L’homme avait refermé les yeux et son visage immobile semblait taillé dans le basalte sans que rien ne pût laisser voir qu’il avait compris ce qu’on venait de lui dire. Tournemine répéta alors ces quelques mots en anglais puis en espagnol sans obtenir plus de résultat.

— J’ai bien peur, dit le capitaine Malavoine qui était descendu lui aussi, que vous ne perdiez votre temps. Cet homme ne doit comprendre aucune langue connue des chrétiens. Vu sa taille, ce garçon peut être un Congo, un Bambara du Niger ou un Arada de la Côte des Esclaves. De toute façon, il doit venir tout droit d’un quelconque village perdu dans la brousse où l’on ne pratique guère le langage des Blancs. Peut-être aurions-nous une chance avec l’arabe.

Et, sous l’œil un peu surpris de Gilles, Malavoine répéta ses paroles dans la langue du Prophète puis, pour faire bonne mesure, en portugais, mais l’homme ne réagit pas davantage.

— Lui besoin dormir ! intervint Pongo.
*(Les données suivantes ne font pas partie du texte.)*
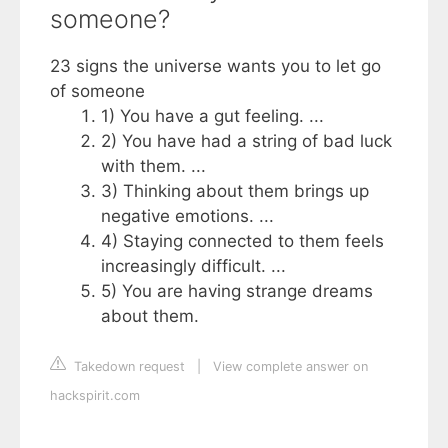
someone?
23 signs the universe wants you to let go
of someone
1) You have a gut feeling. ...
2) You have had a string of bad luck
with them. ...
3) Thinking about them brings up
negative emotions. ...
4) Staying connected to them feels
increasingly difficult. ...
5) You are having strange dreams
about them.
Takedown request
|
View complete answer on
hackspirit.com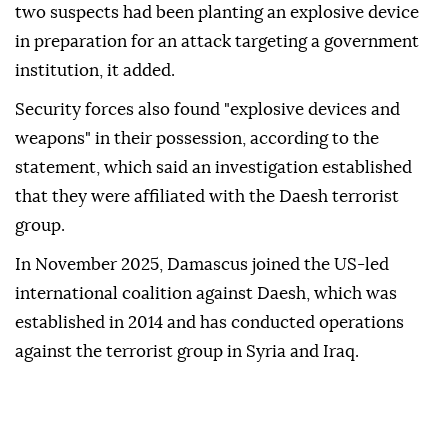
two suspects had been planting an explosive device
in preparation for an attack targeting a government
institution, it added.
Security forces also found "explosive devices and
weapons" in their possession, according to the
statement, which said an investigation established
that they were affiliated with the Daesh terrorist
group.
In November 2025, Damascus joined the US-led
international coalition against Daesh, which was
established in 2014 and has conducted operations
against the terrorist group in Syria and Iraq.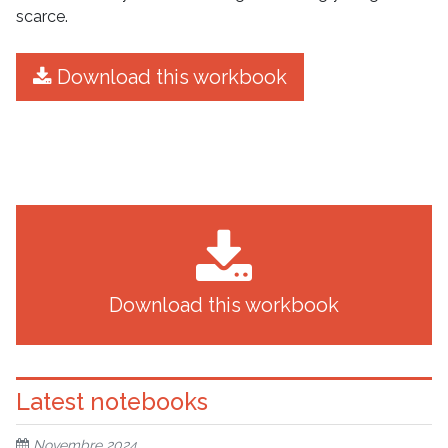
scarce.
Download this workbook
Download this workbook
Latest notebooks
Novembre 2024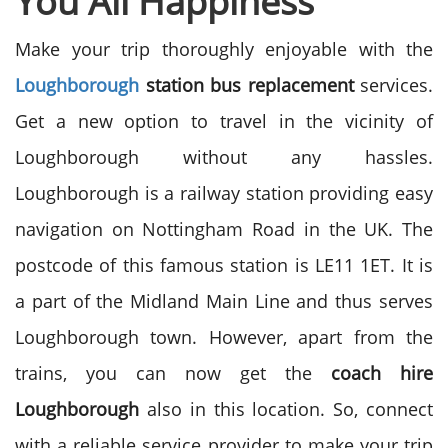
You All Happiness
Make your trip thoroughly enjoyable with the
Loughborough
station bus replacement
services.
Get a new option to travel in the vicinity of
Loughborough without any hassles.
Loughborough is a railway station providing easy
navigation on Nottingham Road in the UK. The
postcode of this famous station is LE11 1ET. It is
a part of the Midland Main Line and thus serves
Loughborough town. However, apart from the
trains, you can now get the
coach hire
Loughborough
also in this location. So, connect
with a reliable service provider to make your trip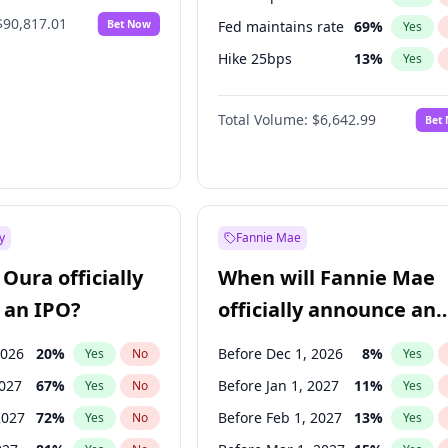
$90,817.01
Bet Now
Fed maintains rate
69
%
Yes
Hike 25bps
13
%
Yes
Hike >25bps
15
%
Yes
Total Volume:
$6,642.99
Bet
y
Fannie Mae
Oura officially
When will Fannie Mae
 an IPO?
officially announce an
IPO?
2026
20
%
Before Dec 1, 2026
8
%
Yes
No
Yes
2027
67
%
Before Jan 1, 2027
11
%
Yes
No
Yes
2027
72
%
Before Feb 1, 2027
13
%
Yes
No
Yes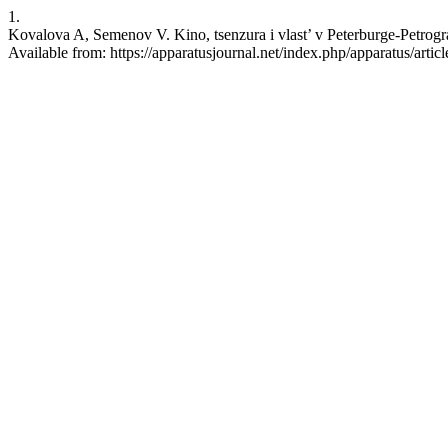
1.
Kovalova A, Semenov V. Kino, tsenzura i vlast’ v Peterburge-Petrogr
Available from: https://apparatusjournal.net/index.php/apparatus/artic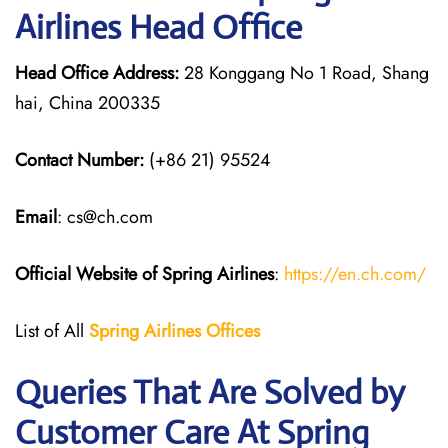
Airlines Head Office
Head Office Address:
28 Konggang No 1 Road, Shang
hai, China 200335
Contact Number:
(+86 21) 95524
Email
: cs@ch.com
Official Website of Spring Airlines
:
https://en.ch.com/
List of All
Spring Airlines
Offices
Queries That Are Solved by
Customer Care At Spring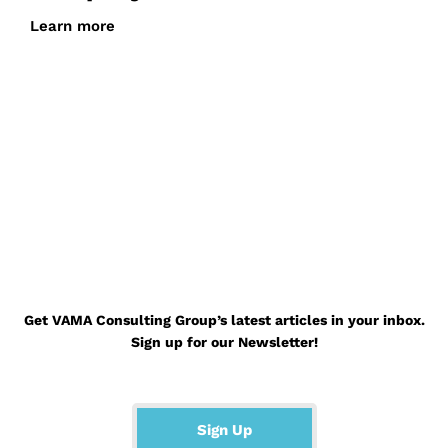
Learn more
Go Back to the Blog Page
Get VAMA Consulting Group’s latest articles in your inbox.
Sign up for our Newsletter!
Sign Up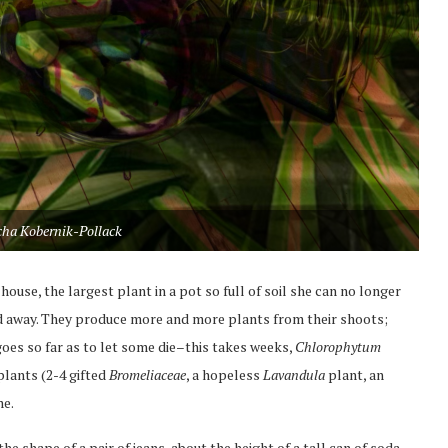
cha Kobernik-Pollack
house, the largest plant in a pot so full of soil she can no longer
 and away. They produce more and more plants from their shoots;
oes so far as to let some die–this takes weeks,
Chlorophytum
 plants (2-4 gifted
Bromeliaceae
, a hopeless
Lavandula
plant, an
me.
he shape of a pair of jeans, about the height of a tall can of soda.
Moi donner ce qu’il faut.

Laissant l’Indien à la tâche qu’il s’était lui-même donnée, Tournemine et le capitaine remontèrent sur le pont et firent quelques pas ensemble. Le vent s’était levé et le navire portant à présent toute sa toile avait repris sa course vers le sud dans le soyeux froissement des vagues sur sa coque.

Gilles laissa un instant la brise caresser son visage avec la joie de celui qui s’éveille et retrouve la lumière après un cauchemar. Il était heureux d’avoir pu sauver ce Noir auquel mentalement il avait déjà donné le nom de Moïse puisqu’il n’était pas possible de converser avec lui et d’apprendre son véritable nom. Il voyait là une sorte de signe du Ciel à la veille du jour où lui, combattant de la Liberté, il allait entrer en possession d’une plantation sur laquelle peinaient, et souffraient sans doute, quelque deux cents esclaves, frères de couleur du géant.